We first met Rey as an orphan scrapper on the desert planet Jakku, where she eked out a living while wondering about her parentage, the potential key to answering the question of who she really was and why she was so powerful in the Force. This Force Awakens plot point of course set up high expectations, which may or may not have been paid off when The Rise of Skywalker revealed that her grandfather was Emperor Palpatine.
But in between those J. J. Abrams-directed films, The Last Jedi presented Rey with a family tree devoid of lengthy Wookieepedia entries. When the Force revealed her parents to be non-descript blobs, the villainous Kylo Ren “confirmed” to Rey that her parents were “nothing,” describing them as “filthy junk traders [who sold] you off for drinking money.”
In other words, despite Lucasfilm building up the mystery of Rey’s parents in The Force Awakens, its follow up’s answer was that she wasn’t actually related to anyone important to the saga. For many in the audience, the message behind this twist was clear: great heroes can come from anywhere in the galaxy, they don’t have to be born a Skywalker or a Kenobi.
But some fans took this reveal as hard as Rey, claiming that Johnson went for shock value instead of developing the character. But while speaking to Rolling Stone (via Variety), Ridley said the “no one” parentage idea actually came from Abrams himself: “Well, J.J. was the one who was like, she is of no one, so it wasn’t just ‘The Last Jedi’ where that was the message.”
Despite Johnson being blamed for this plot point, Ridley is suggesting here that it was actually in line with what the thinking was even back in The Force Awakens. That of course doesn’t explain why Abrams changed his mind in The Rise of Skywalker and turned Rey into a Palpatine. Was it to appease angry fans after The Last Jedi or was there always an elaborate plan to extend the parentage mystery across three films, with the second providing a fake out revelation to challenge the hero? Ridley won’t say, but she does think there’s merit in whichever side of Rey’s story you choose to believe.

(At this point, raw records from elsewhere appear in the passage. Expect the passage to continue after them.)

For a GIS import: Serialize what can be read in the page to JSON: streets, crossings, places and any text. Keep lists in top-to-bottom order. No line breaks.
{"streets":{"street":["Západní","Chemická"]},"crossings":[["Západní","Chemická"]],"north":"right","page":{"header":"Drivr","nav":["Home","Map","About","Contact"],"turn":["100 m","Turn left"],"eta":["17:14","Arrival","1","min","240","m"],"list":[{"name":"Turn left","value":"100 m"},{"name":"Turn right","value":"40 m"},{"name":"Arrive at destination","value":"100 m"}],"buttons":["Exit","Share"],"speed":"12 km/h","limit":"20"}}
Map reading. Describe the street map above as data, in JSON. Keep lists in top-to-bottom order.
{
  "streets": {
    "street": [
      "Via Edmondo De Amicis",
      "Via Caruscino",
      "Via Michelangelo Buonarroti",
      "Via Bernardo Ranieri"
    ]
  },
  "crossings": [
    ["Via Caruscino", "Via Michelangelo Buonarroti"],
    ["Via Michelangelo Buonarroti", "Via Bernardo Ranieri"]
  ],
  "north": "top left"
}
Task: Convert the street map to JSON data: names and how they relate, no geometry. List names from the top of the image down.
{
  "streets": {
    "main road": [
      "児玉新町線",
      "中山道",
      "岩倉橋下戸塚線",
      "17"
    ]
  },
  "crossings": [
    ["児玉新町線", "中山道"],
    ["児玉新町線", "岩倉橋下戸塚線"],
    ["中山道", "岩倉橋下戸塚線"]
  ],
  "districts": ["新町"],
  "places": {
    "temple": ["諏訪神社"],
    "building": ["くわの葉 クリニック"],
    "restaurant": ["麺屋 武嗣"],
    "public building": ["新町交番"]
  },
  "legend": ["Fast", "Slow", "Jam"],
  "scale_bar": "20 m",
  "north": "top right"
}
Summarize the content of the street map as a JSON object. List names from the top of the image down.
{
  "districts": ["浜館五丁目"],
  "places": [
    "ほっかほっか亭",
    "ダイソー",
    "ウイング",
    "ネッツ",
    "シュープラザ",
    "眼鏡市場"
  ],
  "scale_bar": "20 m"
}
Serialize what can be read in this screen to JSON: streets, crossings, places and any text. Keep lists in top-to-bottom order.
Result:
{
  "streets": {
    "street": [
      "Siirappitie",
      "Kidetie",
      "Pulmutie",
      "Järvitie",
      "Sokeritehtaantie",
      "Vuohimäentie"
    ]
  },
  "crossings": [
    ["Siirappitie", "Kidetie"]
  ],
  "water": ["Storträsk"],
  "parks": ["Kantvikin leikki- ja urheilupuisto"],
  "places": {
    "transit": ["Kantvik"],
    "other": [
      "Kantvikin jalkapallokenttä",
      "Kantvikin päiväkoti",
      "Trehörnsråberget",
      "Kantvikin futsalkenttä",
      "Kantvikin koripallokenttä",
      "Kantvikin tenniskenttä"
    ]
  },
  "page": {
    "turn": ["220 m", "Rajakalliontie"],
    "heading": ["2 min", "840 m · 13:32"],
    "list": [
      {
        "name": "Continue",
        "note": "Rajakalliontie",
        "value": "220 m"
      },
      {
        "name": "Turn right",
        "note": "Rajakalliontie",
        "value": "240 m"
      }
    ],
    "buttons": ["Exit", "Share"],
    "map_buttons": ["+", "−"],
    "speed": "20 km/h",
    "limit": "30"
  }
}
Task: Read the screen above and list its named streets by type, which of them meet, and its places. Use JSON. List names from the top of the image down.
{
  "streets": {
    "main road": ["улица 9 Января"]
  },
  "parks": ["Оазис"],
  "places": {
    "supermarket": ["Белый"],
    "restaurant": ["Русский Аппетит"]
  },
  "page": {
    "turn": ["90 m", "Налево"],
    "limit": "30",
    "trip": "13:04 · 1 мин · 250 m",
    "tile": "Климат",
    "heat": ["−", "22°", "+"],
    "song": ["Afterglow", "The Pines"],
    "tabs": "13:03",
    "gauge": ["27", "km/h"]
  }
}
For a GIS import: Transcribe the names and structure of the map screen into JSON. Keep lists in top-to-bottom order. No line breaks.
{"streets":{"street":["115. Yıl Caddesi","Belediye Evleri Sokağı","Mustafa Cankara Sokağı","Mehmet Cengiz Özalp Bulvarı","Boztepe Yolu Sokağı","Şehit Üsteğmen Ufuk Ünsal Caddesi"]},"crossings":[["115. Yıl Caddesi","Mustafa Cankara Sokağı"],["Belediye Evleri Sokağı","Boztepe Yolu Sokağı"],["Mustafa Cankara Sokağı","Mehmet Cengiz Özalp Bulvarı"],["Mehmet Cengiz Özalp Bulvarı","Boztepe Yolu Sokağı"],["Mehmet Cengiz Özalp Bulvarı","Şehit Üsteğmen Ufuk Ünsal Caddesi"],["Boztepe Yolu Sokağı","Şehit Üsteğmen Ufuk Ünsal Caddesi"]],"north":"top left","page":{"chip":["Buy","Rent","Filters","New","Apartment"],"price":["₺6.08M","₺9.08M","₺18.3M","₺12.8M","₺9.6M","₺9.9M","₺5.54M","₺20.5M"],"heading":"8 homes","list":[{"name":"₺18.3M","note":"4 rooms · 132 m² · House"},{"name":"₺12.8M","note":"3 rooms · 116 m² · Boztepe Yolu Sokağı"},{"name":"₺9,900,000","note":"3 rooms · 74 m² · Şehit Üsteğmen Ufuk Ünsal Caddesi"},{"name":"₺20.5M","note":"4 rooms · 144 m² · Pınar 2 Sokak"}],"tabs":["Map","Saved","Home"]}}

“What was interesting about the last one, for me, was that you can be a hero and not come from anywhere or you can be a hero and come from literally the worst person in the universe. You’re not your parents, you’re not your grandparents, you’re not your bloodline, and you’re not the generations before you. So, I always was like, sure.”
When pressed about her preferences for her character, Ridley provided a workman-like response, saying “It’s beyond my pay grade… I say the words, do the thing.” Further, she emphasized the benefits of both The Last Jedi and The Rise of Skywalker lineages, explaining, “I do love the version of, you can be anyone you want to be, but I also love the version where you can rectify wrongs and can’t help what you’re born into.”
In the end, Ridley tried her best to bring peace to the Star Wars galaxy. But will fighting cease in comment sections across cyberspace? One can only hope.